Welcome to the first newsletter of the Barnard Social Interaction Lab! Here, you will find exciting news about our student researchers, recent publications and presentations, and other lab events. I’ll post once at the beginning of every semester.
Summer in the Lab
We had a busy summer in the lab! Our three student researchers all did amazing work. Bri Vigorito joined the lab through the Barnard Summer Research Institute, and Talia Rosen and Zoe Zeltner conducted independent studies. Their primary project was running a study on Zoom about how people solve problems together. This was the lab’s first social interaction study that we conducted online, given the pandemic, and Bri did a great job setting up the whole study at the beginning of the summer. Talia and Zoe joined in late June, and everyone made fantastic progress on the study, working together to recruit participants and run study sessions. Data collection is still underway so stay tuned for results in a future newsletter.
Check out two awesome videos Bri made this summer, one showing a “day in the life” as a student researcher in our lab and another about her presentation for SRI. I used TikTok for the first time ever to access these so thanks for keeping me young, Bri!
As part of her work for the Admissions Office, Bri also wrote a post about finding research opportunities at Barnard and what it’s like to conduct research here. Thank you, Bri, for publicizing our work!
Recent Publications
Every newsletter, I’ll plan to give brief summaries of new publications from the lab. Of course, there are many more details relevant to the research than what I’m going to post here. I encourage you to read the full papers if you’re interested and to email me if you have more questions.
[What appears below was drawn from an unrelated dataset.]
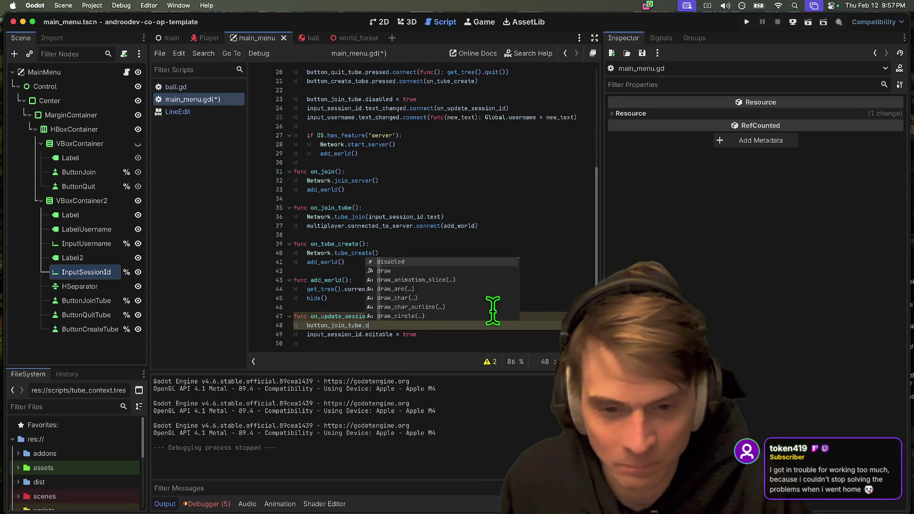
{"action": "type", "text": "isabled = fal"}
New Paper in Social Science and Medicine
Do doctors and patients exhibit similarity in their physiological responses during interactions with one another? Some of our new research, now published in Social Science and Medicine, suggests that they do. In this research, we measured the autonomic nervous system (ANS) responses of oncologists and patients during their consultations with each other. Specifically, we measured cardiac interbeat intervals—the amount of time in between successive heartbeats. Doctors and patients were matched for consultations based on which doctor was available in the hospital at the time of the patient’s appointment. Sometimes the consultation we measured was the first time a particular doctor and patient were meeting; other times, doctors and patients had already had several consultations together.
We examined whether there was physiological linkage of ANS responses between doctors and patients during their consultations. Here, linkage is the extent to which the physiological response of one person—the “sender”—at one time interval predicts the physiological response of the other person—the “receiver”—at a following time interval.
We found that patients showed physiological linkage to their doctors—meaning that doctors’ physiological responses positively predicted patients’ responses at a subsequent time interval—when their relationships spanned three to eight consultations. Patients were not linked to their doctors in shorter or longer relationships. Doctors were never significantly linked to their patients, meaning that patients’ physiological responses never predicted doctors’ responses.
Why does this happen? We don't know exactly. One idea is that these patterns arise because cancer patients are particularly attentive to oncologists they have known for at least a couple of consultations. This idea is based on work tying physiological linkage to psychosocial processes involving attention to others. Whatever the mechanism is, these results make an important step in understanding the kinds of effects that doctors have on patients. By "influencing" patients’ physiological responses on a moment-to-moment basis, this work shows that doctors may have even more influence over patients’ physiology than previously known.
Thank you to our student researchers, Posey Cohen and Talia Rosen, for helping me get this paper ready for publication and presentation! Thank you also to the many doctors and patients who participated in this study and to all the coauthors on this paper. You can read the full paper here.
New Paper in Psychoneuroendocrinology
Does revealing more about oneself during a conversation with a new acquaintance predict greater similarity in cortisol changes with that person? Our new research in Psychoneuroendocrinology suggests that it does. In this research, pairs of new acquaintances asked each other personal questions. We measured self-disclosure—how much people revealed personal information to one another—while they were talking, and we also measured people's cortisol responses before and after the conversations. We found that self-disclosure was associated with more similarity in cortisol reactivity from before to after the conversation between dyad members, known as “adrenocortical attunement”.
For example, the figure below shows three example pairs in our study. These pairs all disclosed a relatively high amount of information to each other. As you can see, each pair also experienced similar changes in cortisol from before to after the conversation.
On the other hand, these three pairs disclosed a relatively low amount of information to each other. These dyads, however, did not experience similar changes in cortisol over the course of their conversations.
This research demonstrates one social process associated with adrenocortical attunement that occurs during early relationship formation and, in doing so, reveals a new process through which our physiological functioning may become tied to those around us—even those we have just met.
Many thanks to our co-authors on this project and to our student researcher, Nia Simmons, for helping me prepare this manuscript! For more details on this work, see the paper here.
That’s all for now! Thank you for reading, and I hope you all have a productive and fulfilling fall semester!